Le silence nous impose de nous retrouver seul face à nous mêmes. Etant tous ultra-connectés , nous ne savons plus être seuls même quelques instants. Dans nos sociétés de la performance, ne rien faire est signe de fainéantise, de faiblesse. Pourtant savoir se reposer intelligemment est une performance bien plus productive qu’être dans la réaction et la surcharge mentale. 

Mais il n’est pas simple de nous isoler pour apprécier le calme, car ce geste nous oblige à nous retrouver seul face à nos pensées, à nous-mêmes. Cela peut être angoissant quand on n’en a pas l’habitude. Il est important d’apprendre à sortir du mode pilotage automatique sur lequel nous sommes toute la journée et qui nous empêche de prendre du recul.

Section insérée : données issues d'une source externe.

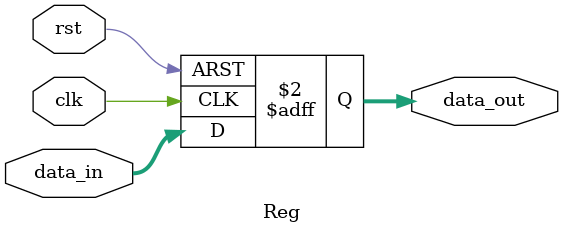
<source format=v>
module Reg(
        input clk,
        input rst,
        input [31:0] data_in,
        output reg [31:0] data_out
    );

    always @(posedge clk or posedge rst) begin
        if (rst) begin
            data_out <= 32'b0;
        end
        else begin
            data_out <= data_in;
        end
    end

endmodule

</source>
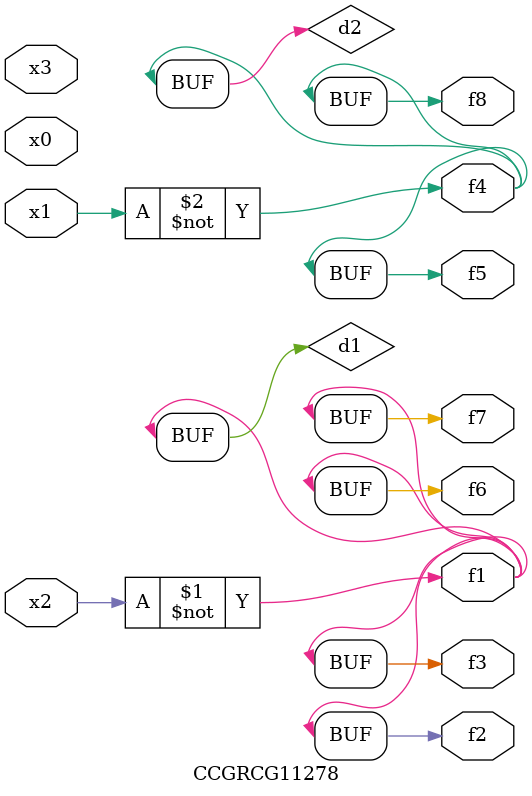
<source format=v>
module CCGRCG11278(
	input x0, x1, x2, x3,
	output f1, f2, f3, f4, f5, f6, f7, f8
);

	wire d1, d2;

	xnor (d1, x2);
	not (d2, x1);
	assign f1 = d1;
	assign f2 = d1;
	assign f3 = d1;
	assign f4 = d2;
	assign f5 = d2;
	assign f6 = d1;
	assign f7 = d1;
	assign f8 = d2;
endmodule

</source>
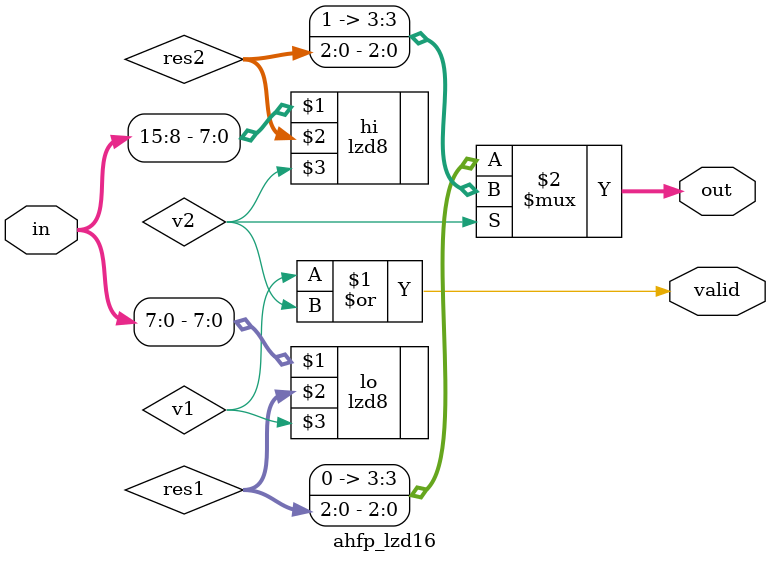
<source format=v>
module ahfp_lzd16(in, out, valid);
	input	wire [15:0] in;
	output	wire [3:0] 	out;
	output	wire valid;
	wire [2:0] res1, res2;
	wire v1, v2;
	lzd8 lo(in[7:0] , res1, v1);
	lzd8 hi(in[15:8], res2, v2);
	assign valid = v1 | v2;
	assign out = v2 ? {1'b1, res2} : {1'b0, res1};
endmodule
</source>
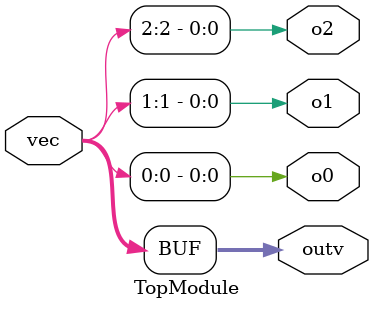
<source format=sv>
module TopModule (
    input  logic [2:0] vec,  // 3-bit wide unsigned input vector
    output logic [2:0] outv, // 3-bit wide unsigned output vector
    output logic       o0,    // 1-bit output, connected to vec[0]
    output logic       o1,    // 1-bit output, connected to vec[1]
    output logic       o2     // 1-bit output, connected to vec[2]
);

assign outv = vec;
assign o0 = vec[0];
assign o1 = vec[1];
assign o2 = vec[2];

endmodule
</source>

Être dans l’action est également une façon de nourrir sa confiance en soi. Malheureusement ce schéma n’est pas suffisant pour développer une confiance en soi solide. Cette course nous amène à l’épuisement car il s’agit de remplir un tonneau percé.

Se relâcher musculairement pour relâcher la pression

Les sportifs connaissent également très bien le relâchement musculaire, que ce soit par des exercices de relaxation musculaire, des séances de massage ou d’ostéopathie.

Dans les années 70, le médecin cardiologue Herbert Benson (professeur à l’université de Harvard) a observé une relation étroite entre le relâchement musculaire et l’état psychologique. Le relâchement musculaire entraine un ensemble de modifications physiologiques bénéfiques psychologiquement. Par la suite des techniques de relaxation comme celle du médecin américain Edmund Jacobson ou du psychiatre allemand Johanes Heinrich Schultz ont fait leurs preuves partout dans le monde. Ils sont considérés comme les pères de la relaxation neuromusculaire.

Respectons le silence, il est un besoin pour chacun

Les bienfaits du silence ne sont plus à démontrer, on peut se demander si le silence, et non le bruit, ne devrait pas être la norme en entreprise. Ne devrait-on pas pouvoir exiger de travailler en silence ? Et si nous considérions le silence comme un besoin physiologique au même titre que se nourrir ?

Si l’on souhaite respecter nos capacités cognitives et psychologiques nous devons apprendre et accepter que des moments de silence sont indispensables dans nos journées de travail. Le silence est un besoin physiologique que nous devons apprendre à combler pour respecter le bien-être et la productivité des collaborateurs.